Don't forget that you're going to have to source some shorter endlinks.


----------



## Dark Anghell (Jun 25, 2007)

*Re: FV-QR (Ducky 2.0T)*


_Quote, originally posted by *Ducky 2.0T* »_Don't forget that you're going to have to source some shorter endlinks. 

K-Sport offers adjustable endlinks for about $45. So I think those will work perfectly. 
Easystreet kit does look fairly good...but I am not sure if I'd be able to lay subframe with it. I know Masontech and Bagyard go super low. Also anyone knows how they stand up quality-wise to MT and BY?


----------



## yvrnycracer (Apr 17, 2007)

*Re: FV-QR (Dark Anghell)*


_Quote, originally posted by *Dark Anghell* »_
K-Sport offers adjustable endlinks for about $45. So I think those will work perfectly. 
Easystreet kit does look fairly good...but I am not sure if I'd be able to lay subframe with it. I know Masontech and Bagyard go super low. Also anyone knows how they stand up quality-wise to MT and BY?
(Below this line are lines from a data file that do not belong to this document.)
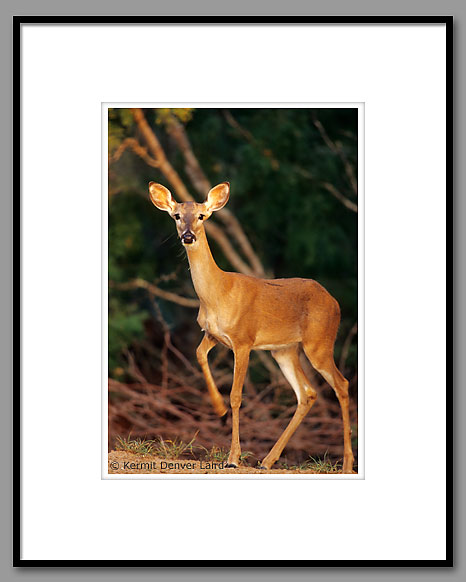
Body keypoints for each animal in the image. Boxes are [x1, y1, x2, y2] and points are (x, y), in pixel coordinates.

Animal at [149, 182, 354, 474]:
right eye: (177, 216)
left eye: (201, 216)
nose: (188, 236)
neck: (217, 293)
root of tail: (334, 302)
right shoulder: (212, 334)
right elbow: (199, 355)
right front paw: (219, 409)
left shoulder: (243, 340)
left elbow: (236, 395)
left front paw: (233, 457)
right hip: (284, 350)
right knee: (307, 393)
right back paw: (268, 460)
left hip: (319, 342)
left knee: (342, 384)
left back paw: (347, 464)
i don't reccomend those ksport adjustable endlinks... had them with the k-sport coilovers... and all i can say is that they were nothing but problems... they never stop tightening and untightening as you turn the wheels... (and rust if you are in a climate that is less that sun all the time... )


----------



## rotorwerks (Aug 7, 2004)

is there a DIY for taking out the front sway bar rather then chopping it out?
Mike


----------



## Ducky 2.0T (Jun 4, 2001)

*FV-QR*

http://myfastgti.com/volkswage....html
It's not an easy/ safe job to do without a lift. That being said DAW did mine in about 30 minutes.
Just wanted to comment again about my experiences of not having a sway... I've got another 1-2k miles of pure highway driving and I still haven't really noticed a difference with braking etc.. I've even had some close calls with road debris and a matress and the car responded as usually.
I think that I can feel it when one tire hits a bump and the other doesn't, but that could just be the bag feeling.


----------



## Dark Anghell (Jun 25, 2007)

*Re: FV-QR (Ducky 2.0T)*

I ended up going with Mason Tech struts that have sway bar mounts on them...also going to order some FK links.


----------